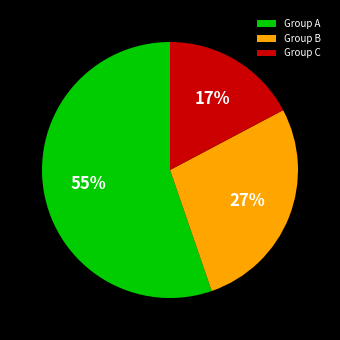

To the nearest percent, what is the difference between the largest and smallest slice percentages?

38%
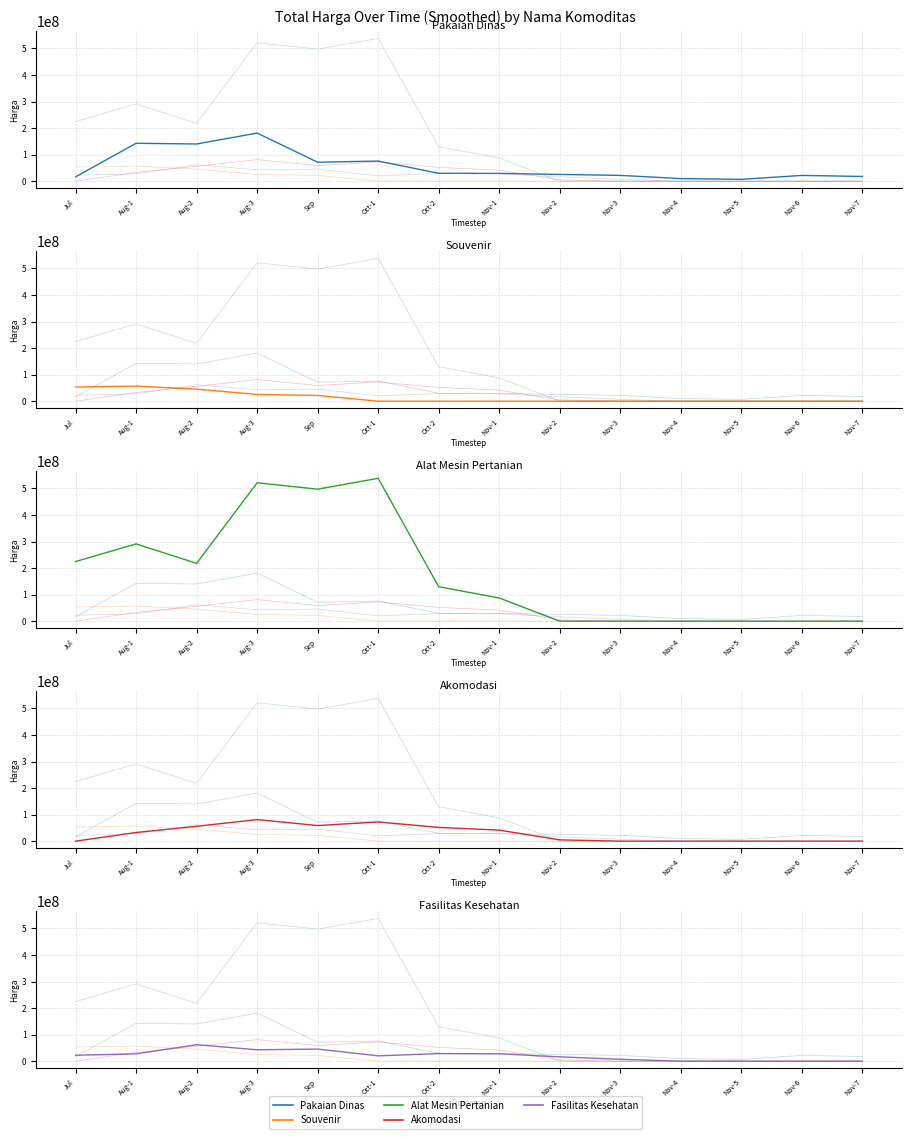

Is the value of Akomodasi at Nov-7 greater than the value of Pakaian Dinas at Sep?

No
━━━━━━━━━━━━━━━━━━━━
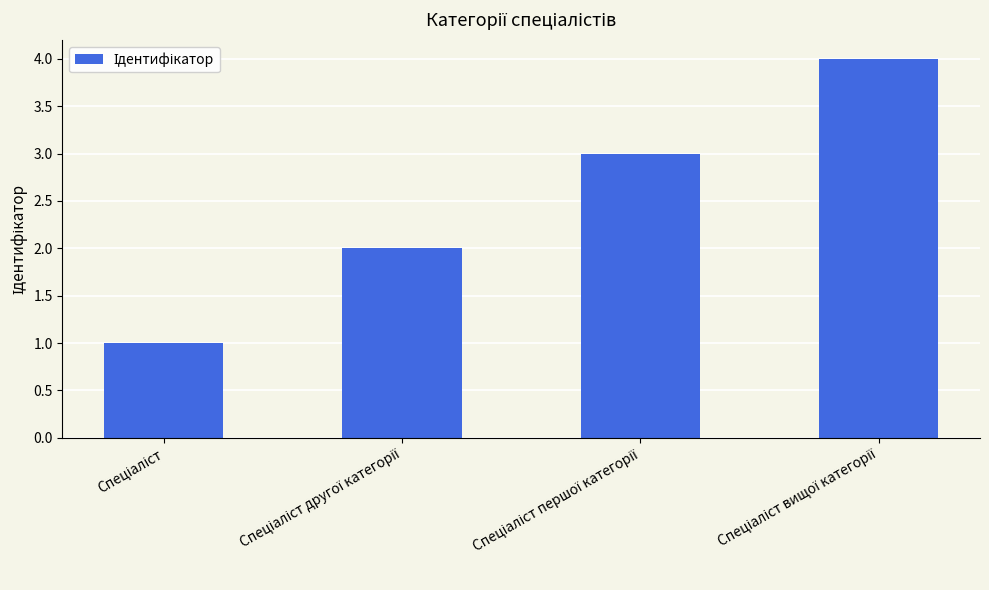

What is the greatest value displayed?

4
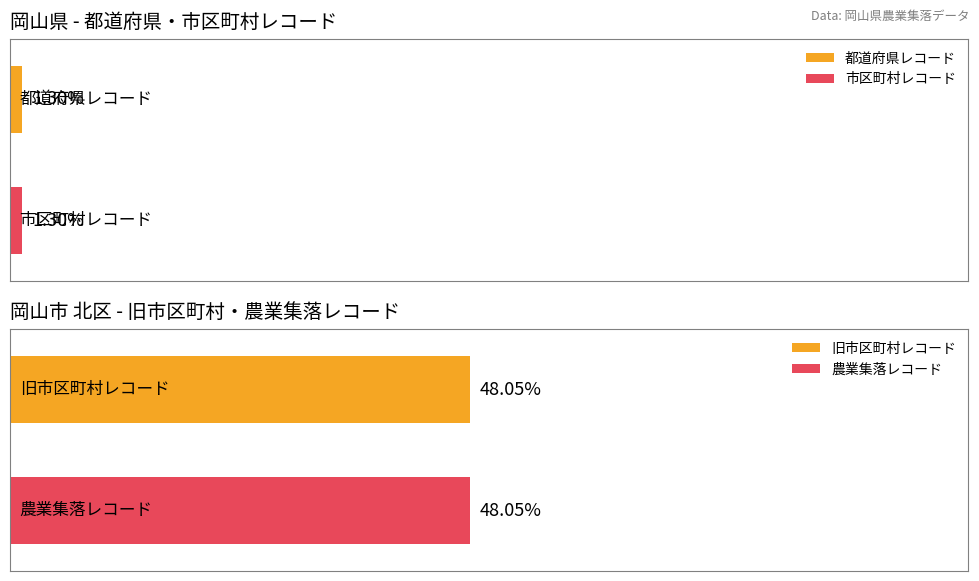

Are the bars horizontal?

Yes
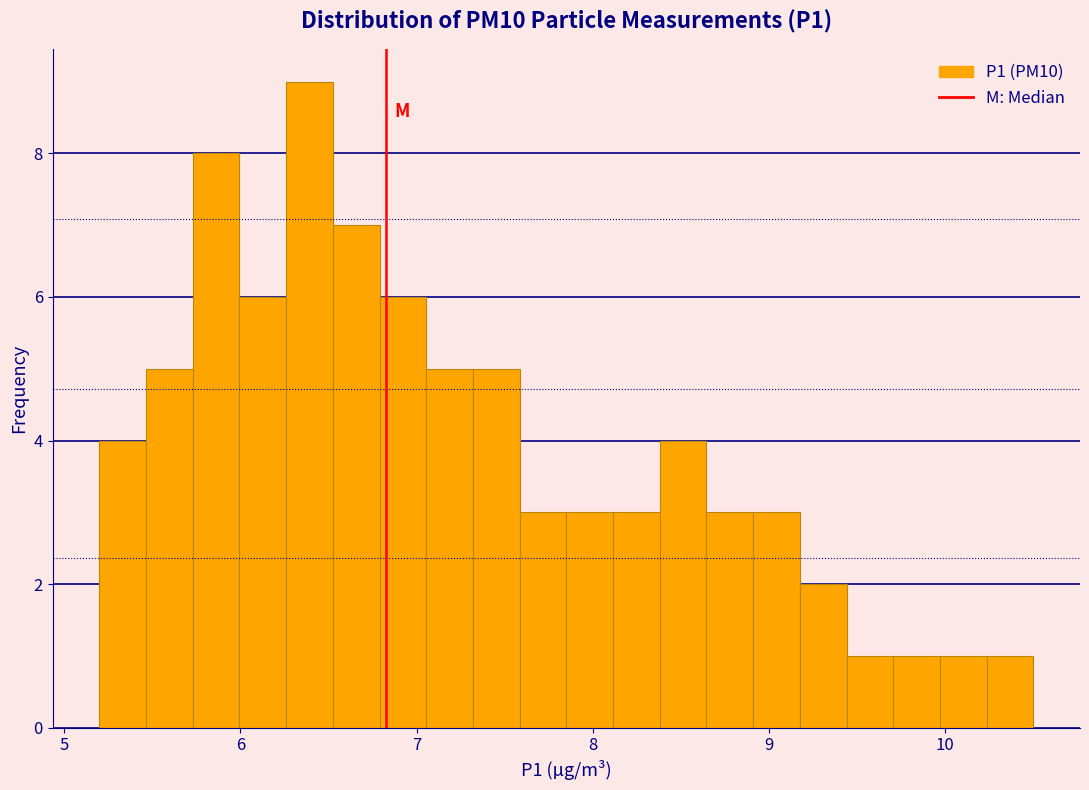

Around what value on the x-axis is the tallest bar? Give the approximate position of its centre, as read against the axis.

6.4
━━━━━━━━━━━━━━━━━━━━
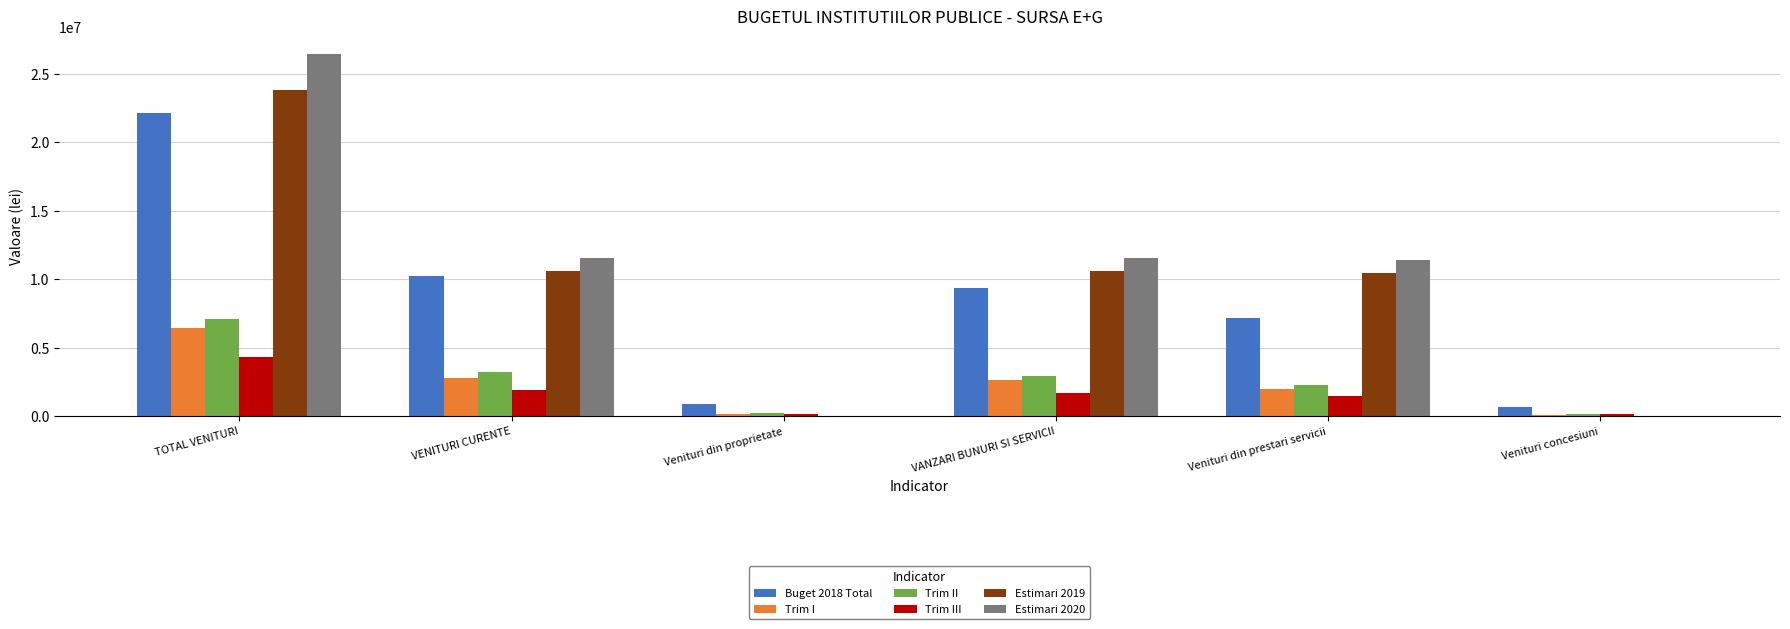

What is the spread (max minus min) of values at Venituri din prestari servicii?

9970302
━━━━━━━━━━━━━━━━━━━━
Copy the records word for word, starting with the line that contains "To the nearest" and going on through the line that contains "Is the value". Leave the pictures out of your copy.

* YOUR SOLUTION
To the nearest percent, what is the difference between the largest and smallest slice percentages?

38%

Is the value of Akomodasi at Nov-7 greater than the value of Pakaian Dinas at Sep?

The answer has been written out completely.